4. КОРОЛИ И ИХ ПОДДАННЫЕ

4. КОРОЛИ И ИХ ПОДДАННЫЕ

К началу XVI в. Западная Европа стала выползать из хаоса феодальных междоусобиц и приобретать более менее «окультуренный» облик. Впрочем, эта культура оставалась понятием весьма относительным. Европа была все еще аграрной, главным источником богатства оставалась земля. Точнее — крестьяне, с которых драли подати и монархи, и феодалы, и местные власти. Прямые поборы дополнялись государственными монополиями, пошлинами. Причем властители, нуждаясь в наличных, отдавали сбор налогов откупщикам, дравшим с людей три шкуры. Крестьяне и рассматривались только как источник денег, были бесправными и забитыми, ютились в жалких хижинах с земляным полом, без окон, обогреваемых чадящим очагом — окна и трубы облагались отдельными налогами.

Крепостное право в большинстве стран постепенно отмирало. Дворяне предпочитали отдавать земли в аренду. Но при этом сохраняли юридическую власть над крестьянами, право суда над ними. Однако и дворяне в основной своей части едва сводили концы с концами. Жили натуральным хозяйством, хорошую одежду, оружие передавали по наследству. На ремонт родовых замков денег никогда не хватало, они приходили в аварийное состояние. В них царила постоянная сырость, стены и потолки покрывала копоть факелов и очагов. Зимой в жилые помещения замков загоняли овец, коз, на кухнях обитали своры охотничьих собак. Вместе с собаками, вповалку, на полу спали многочисленные слуги. Но и дворянские семьи укладывались вповалку — кровати считались роскошью, их делали огромными, на 5–6 человек. Ложились целыми семьями родители и дети, братья и сестры, гостей клали вместе с хозяевами. Это никого не смущало, считалось нормальным.

Исходные данные:
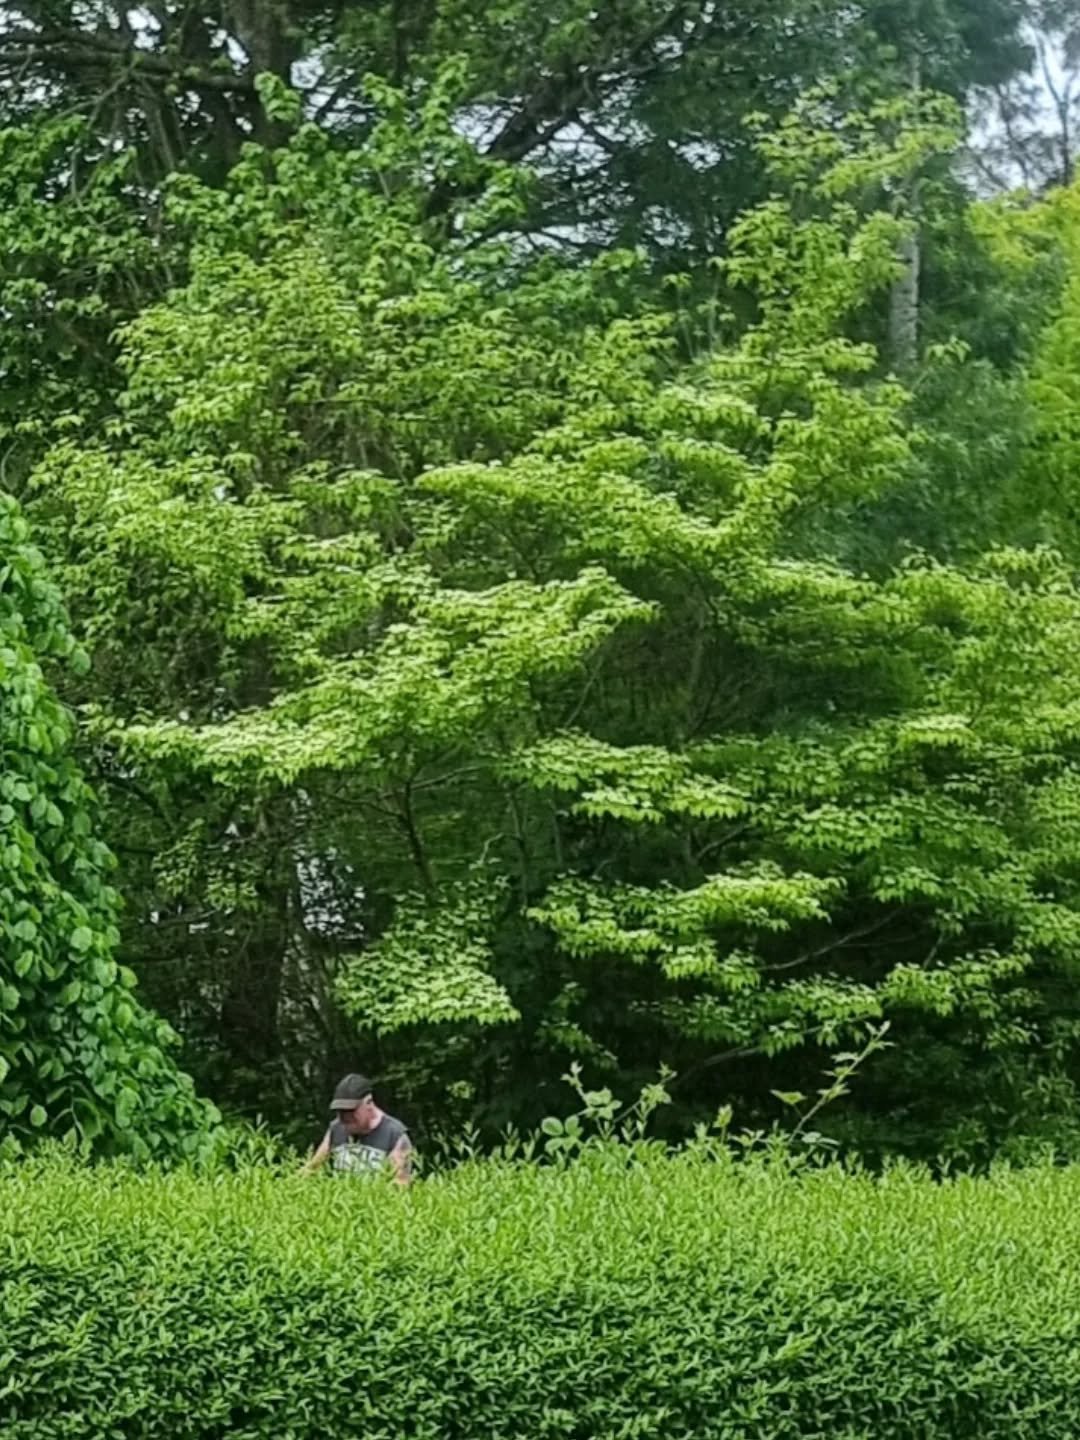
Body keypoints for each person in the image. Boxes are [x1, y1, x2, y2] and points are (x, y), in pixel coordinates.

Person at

Задания для выполнения:
1. Определите, согласуются ли с отрывком о королях и их подданных следующие утверждения: (а) окна и трубы в крестьянских хижинах облагались отдельными налогами; (б) крепостное право в большинстве стран усиливалось; (в) кровати в дворянских семьях делали на одного человека. На каждое ответьте «да» или «нет» и приведите решающие слова отрывка в точной цитате.
2. Продолжите отрывок о королях и их подданных, начав сразу после его последнего предложения.

Ответы к заданиям:
1.
(а) Да: «окна и трубы облагались отдельными налогами».
(б) Нет: «Крепостное право в большинстве стран постепенно отмирало».
(в) Нет: «их делали огромными, на 5–6 человек».

2.
Крупных городов было мало — Рим, Неаполь, Париж, Лондон. Население большинства городов насчитывало несколько тысяч человек. Дома теснились в замкнутом пространстве крепостных стен, поэтому их строили в 3–4 этажа, а улички оставлялись узенькими, около 2 м. Карета могла проехать только по главным улицам, по остальным грузы возили на тележках, а люди передвигались пешком или верхом, знатных лиц носили в портшезах. Само богатство выражалось в одеждах из дорогих тканей, в навешивании на себя множества драгоценных побрякушек, но все это соседствовало с элементарной грязью. Европейцы мылись крайне редко, и в Англии, например, вшей называли «компаньон джентльмена». Кстати и туалетов в европейских домах не было, пользовались горшками, в городах их выплескивали прямо из окон вместе с другими нечистотами, для этого посреди улицы делалась специальная канава. О приближении к большому городу путешественник узнавал издалека — по запаху. Антисанитария и скученность становилась причиной частых эпидемий, уносивших обильные жертвы.

Культ роскоши, принесенный эпохой Возрождения, стал для дворянства разорительным. Не только мелкие феодалы, но и короли, герцоги влезали в долги к купцам и ростовщикам, закладывали земли и замки. Повышались налоги. А обедневшие дворяне, чтобы поправить материальное положение, устраивались на службу в свиты богатых магнатов. Были и другие способы — направить сына по церковной линии или подсуетиться, чтобы дочь стала любовницей высокопоставленного лица. Это не считалось зазорным, напротив, представлялось везением и великой честью. Скажем, во Франции дворяне, имевшие красивых дочерей, в прямом смысле слова продавали их. Называли цену, предлагали королям, принцам, вельможам [12].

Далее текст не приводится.